* **Texte étudié**:
21. Dans la typologie diverse -- typologie basée plutôt sur l'émotion comme «unité élémentaire du sensible» que sur la passion [209] -- des sujets : contracté ou détaché, mobilisé ou distendu [104], concentré ou détaché, mobilisé ou distendu [105], visant ou visé, saisissant ou saisi, dans les formes de vie que sont la quête et la fuite, la domination et l'aliénation [160], il y a cependant un sujet qui semble échapper au principe d'individuation : le sujet concentré comme sujet exalté ou extatique, comme sujet grisé -- ou enthousiasmé [123]. Pourtant, la division, la scission, y est patente et la déroute du principe d'individuation, peut-être latente.
22. En fin de compte, toute la question est de savoir si la subjectivité est celle du sujet ou s'il est permis de penser qu'elle n'est ni individuelle ni collectivve et qu'elle n'est pas non plus l'intersubjectivité, mais justement remise en question, dans et par l'affectivité, de cette (in)division [cf. M. Henry et François Laruelle].

* **Consigne A**: Selon le texte étudié, quel sujet semble échapper au principe d'individuation ?
* **Consigne B**: Recopiez le passage du texte étudié qui va de « 21. Dans la » jusqu'à « d'individuation, peut-être latente. ».
Ces enregistrements proviennent d'une autre source que le texte étudié.

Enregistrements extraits
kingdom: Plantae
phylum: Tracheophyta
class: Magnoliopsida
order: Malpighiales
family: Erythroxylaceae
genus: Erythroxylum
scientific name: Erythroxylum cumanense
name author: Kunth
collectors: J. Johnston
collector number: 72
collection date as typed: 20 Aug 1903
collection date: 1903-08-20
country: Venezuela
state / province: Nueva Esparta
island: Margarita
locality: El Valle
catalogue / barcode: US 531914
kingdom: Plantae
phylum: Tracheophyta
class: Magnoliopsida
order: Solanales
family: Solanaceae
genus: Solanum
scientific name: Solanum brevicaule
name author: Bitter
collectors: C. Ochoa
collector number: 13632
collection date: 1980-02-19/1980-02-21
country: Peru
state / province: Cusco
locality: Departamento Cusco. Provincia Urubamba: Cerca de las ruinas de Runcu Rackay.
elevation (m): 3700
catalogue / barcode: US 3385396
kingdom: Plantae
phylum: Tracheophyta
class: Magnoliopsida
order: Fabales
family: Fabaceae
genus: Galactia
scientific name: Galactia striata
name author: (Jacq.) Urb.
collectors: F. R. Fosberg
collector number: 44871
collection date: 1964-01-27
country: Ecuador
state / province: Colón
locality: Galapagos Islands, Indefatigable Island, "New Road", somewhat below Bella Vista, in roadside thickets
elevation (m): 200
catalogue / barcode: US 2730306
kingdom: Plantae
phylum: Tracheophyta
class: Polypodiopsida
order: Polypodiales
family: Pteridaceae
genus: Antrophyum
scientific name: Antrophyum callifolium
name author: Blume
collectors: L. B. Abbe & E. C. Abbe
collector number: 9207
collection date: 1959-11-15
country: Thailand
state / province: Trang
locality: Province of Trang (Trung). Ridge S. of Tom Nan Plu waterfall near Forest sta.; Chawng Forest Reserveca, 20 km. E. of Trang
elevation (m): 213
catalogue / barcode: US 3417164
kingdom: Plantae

* **Résultat A**: Le sujet concentré comme sujet exalté ou extatique, comme sujet grisé, ou enthousiasmé.

* **Résultat B**:
21. Dans la typologie diverse -- typologie basée plutôt sur l'émotion comme «unité élémentaire du sensible» que sur la passion [209] -- des sujets : contracté ou détaché, mobilisé ou distendu [104], concentré ou détaché, mobilisé ou distendu [105], visant ou visé, saisissant ou saisi, dans les formes de vie que sont la quête et la fuite, la domination et l'aliénation [160], il y a cependant un sujet qui semble échapper au principe d'individuation : le sujet concentré comme sujet exalté ou extatique, comme sujet grisé -- ou enthousiasmé [123]. Pourtant, la division, la scission, y est patente et la déroute du principe d'individuation, peut-être latente.